■ **Excerpt provided**:
—————

Although I wouldn't award this at times torpor-inducing account of his adventures any more stars than the previous reviewers, I do feel they are being a little hard on the author. His constant vilification of the Bolsheviks, though tiresome to the detached modern reader, is forgivable, bearing in mind they destroyed his world and tried their best to kill him. He could hardly tell us much about his anti-Soviet activities without endangering people left behind in Tashkent; indeed, it's surprising he admits any involvement at all. And the ripping yarns penned by British spies active in this region at this time (Bailey, Teague-Jones et al) tell us no more about their authors' politics and emotions, never mind the historical context. It just wasn't the done thing.

—————

■ **Data listing**:
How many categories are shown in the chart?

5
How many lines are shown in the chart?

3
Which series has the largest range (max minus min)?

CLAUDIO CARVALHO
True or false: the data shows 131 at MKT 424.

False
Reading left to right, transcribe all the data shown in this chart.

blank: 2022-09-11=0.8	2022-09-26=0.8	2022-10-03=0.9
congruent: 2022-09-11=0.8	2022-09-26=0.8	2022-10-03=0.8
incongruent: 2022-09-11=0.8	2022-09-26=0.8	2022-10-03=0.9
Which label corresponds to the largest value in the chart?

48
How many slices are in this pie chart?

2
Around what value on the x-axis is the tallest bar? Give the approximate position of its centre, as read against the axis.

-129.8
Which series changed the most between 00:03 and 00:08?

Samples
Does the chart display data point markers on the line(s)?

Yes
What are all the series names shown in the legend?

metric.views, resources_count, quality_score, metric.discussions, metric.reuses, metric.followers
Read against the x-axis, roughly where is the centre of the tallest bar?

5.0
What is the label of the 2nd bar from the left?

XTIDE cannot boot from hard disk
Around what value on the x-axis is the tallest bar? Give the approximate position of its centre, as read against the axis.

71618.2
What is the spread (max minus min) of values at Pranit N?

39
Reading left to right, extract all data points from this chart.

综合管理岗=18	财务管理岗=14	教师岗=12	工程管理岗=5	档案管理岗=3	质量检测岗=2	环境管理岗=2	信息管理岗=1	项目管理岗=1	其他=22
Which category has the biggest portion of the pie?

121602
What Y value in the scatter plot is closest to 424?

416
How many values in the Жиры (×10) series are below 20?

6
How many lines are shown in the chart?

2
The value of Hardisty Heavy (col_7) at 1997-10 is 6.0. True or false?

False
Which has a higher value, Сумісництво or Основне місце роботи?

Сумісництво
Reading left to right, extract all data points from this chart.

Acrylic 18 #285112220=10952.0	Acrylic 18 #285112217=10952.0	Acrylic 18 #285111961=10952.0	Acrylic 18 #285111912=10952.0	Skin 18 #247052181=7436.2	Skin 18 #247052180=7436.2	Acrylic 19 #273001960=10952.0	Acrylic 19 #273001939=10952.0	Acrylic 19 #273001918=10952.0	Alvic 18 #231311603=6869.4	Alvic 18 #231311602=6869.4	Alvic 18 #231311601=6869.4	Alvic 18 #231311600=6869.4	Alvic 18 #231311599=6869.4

—————

■ **Complete the following**:
a – Translate this sentence from the book review into Spanish: "His constant vilification of the Bolsheviks, though tiresome to the detached modern reader, is forgivable, bearing in mind they destroyed his world and tried their best to kill him."
b – Write a further paragraph of the book review, starting after its last sentence.

■ **Results of the exercise**:
a – Su constante vilipendio de los bolcheviques, aunque tedioso para el lector moderno y desapasionado, es perdonable, teniendo en cuenta que destruyeron su mundo e hicieron todo lo posible por matarlo.

b –
But the jacket blurb, promising "hair-breadth `scapes and survival against all odds" is indeed misleadingly OTT. You will enjoy this book more if you approach it as a work of travel or exploration in the vein of Freya Stark, Aurel Stein or Sven Hedin. Such tomes were very popular in their day and botanical, geological and anthropological observations - which Nazaroff copiously supplies - were de rigeur. Nowadays they fail to enthral, as we can get a glut of this kind of stuff on the National Geographic channel. Even so, Nazaroff's enthusiasm for nature is engaging and his scientific musings are not without interest. His description of a Kirghiz woman nibbling the seams of her husband's clothes to pop the lice lurking there (thus achieving simultaneous pest control and food supplementation) is an image that will stay with me a lot longer than I particularly want it to. Perhaps an idea for a new stunt in certain celeb-based TV reality shows?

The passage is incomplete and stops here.